Have you ever been stuck at a long red light when no one is coming the other way? Never again. Behind the excitement of Tesla and Google vehicles, advanced software with decision-making capabilities, will reassess speed limits, stop signs, and traffic lights to accommodate the flow of traffic or road conditions at any given time. By gathering and analyzing information from roads and vehicles, the rules of the road will adjust throughout the day, resulting in the smoothest, fastest, and most efficient way to travel.

The integration of sensor technology and the enterprise resource management software that organize, manage, and monitor road repairs, bridges, signs, signal systems, repair facilities, and inspection programs, will bring the age of driverless cars to fruition by allowing citizens to benefit from the full potential of safety and convenience improvements they have to offer.

When to expect it?

Not soon enough.

Our infrastructure is falling apart as it is, let alone technologically advanced enough to accommodate the driverless world. When it comes to taking necessary steps towards a future of connected and collaborative technologies, America’s public sector continues to delay or outright ignore the need for change. According Deloitte, globally 70 percent of government officials consider their digital capabilities well behind those of the private sector. As driverless cars cruise their way closer to reality, our infrastructure remains wildly inadequate to accommodate them – and time is running out.
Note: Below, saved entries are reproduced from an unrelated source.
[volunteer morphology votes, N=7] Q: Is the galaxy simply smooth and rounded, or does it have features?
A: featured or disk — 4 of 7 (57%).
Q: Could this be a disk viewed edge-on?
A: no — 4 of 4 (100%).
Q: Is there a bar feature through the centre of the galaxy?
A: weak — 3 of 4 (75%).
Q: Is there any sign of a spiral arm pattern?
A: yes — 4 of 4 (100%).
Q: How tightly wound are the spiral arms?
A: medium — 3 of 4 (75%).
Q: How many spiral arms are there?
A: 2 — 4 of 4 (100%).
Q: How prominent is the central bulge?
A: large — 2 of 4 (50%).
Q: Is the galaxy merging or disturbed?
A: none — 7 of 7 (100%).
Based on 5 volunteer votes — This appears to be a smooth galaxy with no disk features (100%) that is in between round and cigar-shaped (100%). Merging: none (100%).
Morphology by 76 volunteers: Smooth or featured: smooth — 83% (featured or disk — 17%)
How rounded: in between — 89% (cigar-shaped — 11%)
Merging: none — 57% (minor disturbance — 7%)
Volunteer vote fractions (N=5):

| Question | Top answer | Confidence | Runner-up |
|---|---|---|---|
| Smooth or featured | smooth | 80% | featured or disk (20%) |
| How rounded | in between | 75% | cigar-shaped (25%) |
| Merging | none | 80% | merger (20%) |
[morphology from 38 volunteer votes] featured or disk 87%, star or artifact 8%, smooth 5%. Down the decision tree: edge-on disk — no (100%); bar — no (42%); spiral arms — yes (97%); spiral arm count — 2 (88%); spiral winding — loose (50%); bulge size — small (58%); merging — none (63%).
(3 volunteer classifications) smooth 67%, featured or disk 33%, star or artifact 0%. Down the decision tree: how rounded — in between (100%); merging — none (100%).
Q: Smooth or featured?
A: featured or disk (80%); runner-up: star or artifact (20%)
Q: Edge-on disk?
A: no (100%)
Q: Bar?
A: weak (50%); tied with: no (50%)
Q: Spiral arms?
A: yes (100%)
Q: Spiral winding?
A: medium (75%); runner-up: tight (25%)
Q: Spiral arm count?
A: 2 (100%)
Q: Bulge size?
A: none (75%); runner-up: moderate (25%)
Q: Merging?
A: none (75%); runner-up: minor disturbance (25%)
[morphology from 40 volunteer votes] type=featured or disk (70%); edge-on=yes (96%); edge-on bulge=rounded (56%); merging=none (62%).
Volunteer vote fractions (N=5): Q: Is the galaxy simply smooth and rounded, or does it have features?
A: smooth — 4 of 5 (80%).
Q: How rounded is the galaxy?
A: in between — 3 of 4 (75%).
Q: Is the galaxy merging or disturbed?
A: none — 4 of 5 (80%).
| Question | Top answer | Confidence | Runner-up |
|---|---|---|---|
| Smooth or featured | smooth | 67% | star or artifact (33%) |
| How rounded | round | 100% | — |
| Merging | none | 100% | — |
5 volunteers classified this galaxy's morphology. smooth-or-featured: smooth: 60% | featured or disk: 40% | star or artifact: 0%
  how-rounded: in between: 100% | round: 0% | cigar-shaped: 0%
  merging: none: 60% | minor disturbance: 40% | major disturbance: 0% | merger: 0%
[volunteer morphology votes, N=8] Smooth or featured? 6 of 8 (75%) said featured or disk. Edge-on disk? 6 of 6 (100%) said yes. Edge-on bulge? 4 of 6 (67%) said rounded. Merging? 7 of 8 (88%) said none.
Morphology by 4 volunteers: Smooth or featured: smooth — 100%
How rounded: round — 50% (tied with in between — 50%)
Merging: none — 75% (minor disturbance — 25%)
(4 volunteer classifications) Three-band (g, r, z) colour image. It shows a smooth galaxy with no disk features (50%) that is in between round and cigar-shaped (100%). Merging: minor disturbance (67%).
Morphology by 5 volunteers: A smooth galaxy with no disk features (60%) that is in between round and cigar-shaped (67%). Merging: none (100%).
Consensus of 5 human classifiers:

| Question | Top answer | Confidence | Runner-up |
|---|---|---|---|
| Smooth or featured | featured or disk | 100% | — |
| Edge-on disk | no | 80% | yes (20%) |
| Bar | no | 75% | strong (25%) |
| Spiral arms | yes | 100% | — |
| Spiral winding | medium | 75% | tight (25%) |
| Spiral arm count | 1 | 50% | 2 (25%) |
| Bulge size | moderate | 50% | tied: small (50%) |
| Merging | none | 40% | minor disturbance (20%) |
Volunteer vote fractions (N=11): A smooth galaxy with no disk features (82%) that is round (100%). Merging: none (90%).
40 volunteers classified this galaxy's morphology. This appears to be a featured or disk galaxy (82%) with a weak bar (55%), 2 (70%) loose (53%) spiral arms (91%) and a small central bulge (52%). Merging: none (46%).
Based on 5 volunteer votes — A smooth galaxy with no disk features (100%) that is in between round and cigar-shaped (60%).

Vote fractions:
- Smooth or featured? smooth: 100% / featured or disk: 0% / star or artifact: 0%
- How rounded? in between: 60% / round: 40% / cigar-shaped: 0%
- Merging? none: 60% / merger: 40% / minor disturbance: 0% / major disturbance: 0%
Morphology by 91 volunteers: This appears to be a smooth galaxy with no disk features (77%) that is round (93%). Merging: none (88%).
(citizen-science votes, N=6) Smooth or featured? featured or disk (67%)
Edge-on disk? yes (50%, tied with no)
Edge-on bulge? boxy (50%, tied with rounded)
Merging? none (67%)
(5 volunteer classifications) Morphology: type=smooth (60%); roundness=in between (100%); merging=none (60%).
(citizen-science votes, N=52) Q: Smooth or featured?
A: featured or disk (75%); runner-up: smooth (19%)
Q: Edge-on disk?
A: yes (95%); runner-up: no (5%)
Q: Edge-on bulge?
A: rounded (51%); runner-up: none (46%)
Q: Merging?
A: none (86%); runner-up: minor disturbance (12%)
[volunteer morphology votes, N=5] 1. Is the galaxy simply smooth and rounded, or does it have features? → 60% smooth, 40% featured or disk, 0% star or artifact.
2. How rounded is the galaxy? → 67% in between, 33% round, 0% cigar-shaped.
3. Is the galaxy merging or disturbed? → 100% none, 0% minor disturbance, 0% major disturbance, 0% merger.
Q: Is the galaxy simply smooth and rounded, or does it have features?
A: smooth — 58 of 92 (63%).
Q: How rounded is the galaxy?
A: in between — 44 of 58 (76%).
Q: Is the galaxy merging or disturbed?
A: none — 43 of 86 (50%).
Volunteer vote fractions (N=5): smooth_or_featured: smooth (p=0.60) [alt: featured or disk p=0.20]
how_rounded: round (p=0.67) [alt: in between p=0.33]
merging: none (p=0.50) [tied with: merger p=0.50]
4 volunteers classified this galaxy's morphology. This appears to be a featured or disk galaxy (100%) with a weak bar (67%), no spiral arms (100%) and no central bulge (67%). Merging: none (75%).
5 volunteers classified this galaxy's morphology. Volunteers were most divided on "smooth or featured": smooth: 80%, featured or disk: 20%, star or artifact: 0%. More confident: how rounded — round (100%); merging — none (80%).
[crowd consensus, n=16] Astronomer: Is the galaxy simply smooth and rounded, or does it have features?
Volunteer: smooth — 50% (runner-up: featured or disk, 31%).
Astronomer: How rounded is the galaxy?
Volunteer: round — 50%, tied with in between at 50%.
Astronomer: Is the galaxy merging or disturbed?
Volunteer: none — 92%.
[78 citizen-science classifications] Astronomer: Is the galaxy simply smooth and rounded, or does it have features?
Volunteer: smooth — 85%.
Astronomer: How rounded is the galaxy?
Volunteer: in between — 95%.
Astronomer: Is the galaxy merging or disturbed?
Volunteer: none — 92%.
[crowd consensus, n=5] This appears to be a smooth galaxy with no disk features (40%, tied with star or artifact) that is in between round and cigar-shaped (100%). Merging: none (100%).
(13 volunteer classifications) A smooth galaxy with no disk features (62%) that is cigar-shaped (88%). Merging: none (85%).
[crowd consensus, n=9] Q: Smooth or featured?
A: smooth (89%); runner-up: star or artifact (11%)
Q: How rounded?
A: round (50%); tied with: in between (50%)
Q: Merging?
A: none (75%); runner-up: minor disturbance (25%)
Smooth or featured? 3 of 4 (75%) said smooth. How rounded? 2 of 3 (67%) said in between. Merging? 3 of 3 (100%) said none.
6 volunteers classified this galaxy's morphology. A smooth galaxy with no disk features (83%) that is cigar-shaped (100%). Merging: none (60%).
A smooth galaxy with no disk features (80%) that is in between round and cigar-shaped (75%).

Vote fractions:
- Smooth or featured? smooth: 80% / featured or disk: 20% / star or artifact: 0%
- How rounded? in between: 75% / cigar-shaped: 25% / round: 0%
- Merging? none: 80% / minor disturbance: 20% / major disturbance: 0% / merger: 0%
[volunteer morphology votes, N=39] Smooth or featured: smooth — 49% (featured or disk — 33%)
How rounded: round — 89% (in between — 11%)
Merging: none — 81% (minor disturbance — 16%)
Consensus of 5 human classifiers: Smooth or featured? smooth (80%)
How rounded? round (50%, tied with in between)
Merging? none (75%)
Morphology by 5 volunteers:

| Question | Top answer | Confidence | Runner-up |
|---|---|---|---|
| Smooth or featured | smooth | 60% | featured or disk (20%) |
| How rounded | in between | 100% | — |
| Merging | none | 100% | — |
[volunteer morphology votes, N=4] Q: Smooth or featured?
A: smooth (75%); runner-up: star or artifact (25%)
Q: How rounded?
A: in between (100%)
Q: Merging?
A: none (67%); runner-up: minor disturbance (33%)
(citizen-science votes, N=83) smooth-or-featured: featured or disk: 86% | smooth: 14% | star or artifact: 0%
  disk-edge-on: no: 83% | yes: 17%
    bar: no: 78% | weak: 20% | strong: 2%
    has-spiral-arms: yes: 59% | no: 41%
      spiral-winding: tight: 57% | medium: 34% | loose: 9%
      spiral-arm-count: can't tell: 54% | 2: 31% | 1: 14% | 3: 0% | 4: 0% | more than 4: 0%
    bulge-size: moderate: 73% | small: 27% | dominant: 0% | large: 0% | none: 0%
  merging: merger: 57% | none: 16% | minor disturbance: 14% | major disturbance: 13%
The technology that enables driverless cars has developed faster than anyone had anticipated. In fact, according to the National League of Cities, only 6 percent of the country’s most populous cities have accounted for these types of vehicles in their long-term plans, yet some thought leaders argue widespread consumer adoption of driverless cars is a mere five years away.

The new guidelines are a promising beginning to government collaboration, but “what can driverless cars do to comply with the government?” is the wrong question. The government must ask themselves, “what can we do for our future cars?” and the sooner, the better. Connected cars require a nation-wide transformation of our cities, and we are nowhere near ready. Private sector autonomous vehicles necessitate intelligent public infrastructure, yet these two areas are advancing at wildly different speeds. It is time for our innovators, our contractors, and our national leaders, to start working together to bring technology across industries up to par. It is time to break down silos and embrace the synergistic future. It is time for us to get behind the wheel and steer change.

Kevin Curry is responsible for all global application sales for Infor Public Sector, Healthcare and EAM business, including federal, state and local governments, higher education and non-profit organizations, hospitals and health systems, extended care providers, and more. Curry joined Infor in March 2012 after eight years with Oracle, where he was responsible for government and healthcare application sales in the U.S. and Canada.


The views expressed by contributors are their own and not the views of The Hill.